Resumiendo: además de sustituir los zumos por piezas enteras, el azúcar que tenemos que intentar eliminar es el que o bien añade el cocinero, el fabricante o nosotros mismos, o bien el que lleva el producto de forma natural pero que se incluiría en los azúcares libres, que son los presentes en la miel, los jarabes y los jugos de frutas y los néctares. Es por eso que el etiquetado del envase puede anunciar que “contiene azúcares naturalmente presentes”, y aun así tratarse de un alimento que no debería estar entre nuestros favoritos si hacemos caso a la OMS. ¿Se ha liado? Pase al siguiente nivel.
Tercer paso: comer más sano
Hasta aquí, las instrucciones para identificar el azúcar que no debemos consumir y dónde se encuentra. Sin embargo, podríamos saltárnoslas y optar por una costumbre mucho más sencilla que no requiere tanto estudio: huir de los ultraprocesados. Y, a ser posible, hacerlo desde la infancia, educando al paladar. En opinión de Jesús Vioque, director de la Unidad de Epidemiología de la Nutrición de la Universidad Miguel Hernández (Elche, Alicante), es la única vía para evitar la epidemia de obesidad. Coinciden con él las investigaciones, como la publicada recientemente en la revista Nutrients, basada en el seguimiento de 1.823 niños del estudio INMA a la edad de 4 y 5 años. “Demostramos que los niños que consumían más de una bebida azucarada al día (principalmente zumos y refrescos) tenían 3,23 veces más riesgo de estar obesos que los infantes que tomaban menos de una a la semana”, dice.
Otra razón para evitar los ultraprocesados y, de paso, el azúcar, es que, si los sustituyéramos por alimentos frescos, probablemente no querríamos picotear a todas horas. La profesora Casas hace referencia a un estudio de intervención que comprobó que el consumo regular de alimentos altamente procesados se asocia a una mayor ingesta calórica, “probablemente debido al bajo potencial de saciedad que tienen”, explica. Visto de otra forma: si eliminamos el azúcar, podríamos comer más, claro está. Pero seguramente no haría falta, pues, al decantarnos por productos naturales o mínimamente procesados, nos saciaríamos antes.

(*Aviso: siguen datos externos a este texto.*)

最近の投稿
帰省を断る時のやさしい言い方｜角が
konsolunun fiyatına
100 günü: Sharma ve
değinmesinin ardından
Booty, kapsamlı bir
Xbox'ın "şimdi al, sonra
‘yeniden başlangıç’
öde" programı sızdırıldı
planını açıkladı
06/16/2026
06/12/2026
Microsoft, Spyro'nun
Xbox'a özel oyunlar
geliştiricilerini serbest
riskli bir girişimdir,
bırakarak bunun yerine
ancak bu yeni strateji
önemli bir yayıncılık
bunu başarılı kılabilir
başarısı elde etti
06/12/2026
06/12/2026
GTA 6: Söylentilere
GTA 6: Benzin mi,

¿Moraleja? Comer fresco, de temporada y, si algún día toca capricho, imprescindible mirar el etiquetado prestando especial atención a los productos ya mencionados. Eso o tener la calculadora a mano y recordar que si desayuna un vaso de zumo de naranja (20 gramos de azúcar no bendecido) con un cruasán relleno de chocolate (25 gramos de azúcar) y un café con un azucarillo (8 gramos), a media mañana toma un refresco (33 gramos), escoge de postre un helado (18 gramos) en la comida y, para la sobremesa, de nuevo un café con su dosis de lo mismo (8 gramos), ya habrá superado los 100, y multiplicado por cuatro el límite aconsejado por las autoridades sanitarias. De la merienda y la cena, ni hablamos.
Menos azúcar, ¿menos calorías?
A pesar de que contarlas no es la mejor estrategia para perder peso, es indiscutible que un exceso nos lleva a engordar y reducirlas puede ayudar a revertir los daños de años de mala dieta. Como dice el dietista-nutricionista Juan Revenga en su Instagram, “las calorías hay que conocerlas y tenerlas en consideración cuando sea necesario”. Ahora, ¿qué aporta más: 100 gramos de almendras tostadas o la misma cantidad de almendras tostadas y garrapiñadas? Con esta encuesta en su stories, Revenga provocaba la explosión del 82% de sus seguidores, que contestaron, erróneamente, que las garrapiñadas tienen más calorías. ¿Son entonces más aconsejables por light? “Ni metabólicamente, ni por pronóstico de salud, ni por saciedad. Las almendras solo tostadas son mejores”.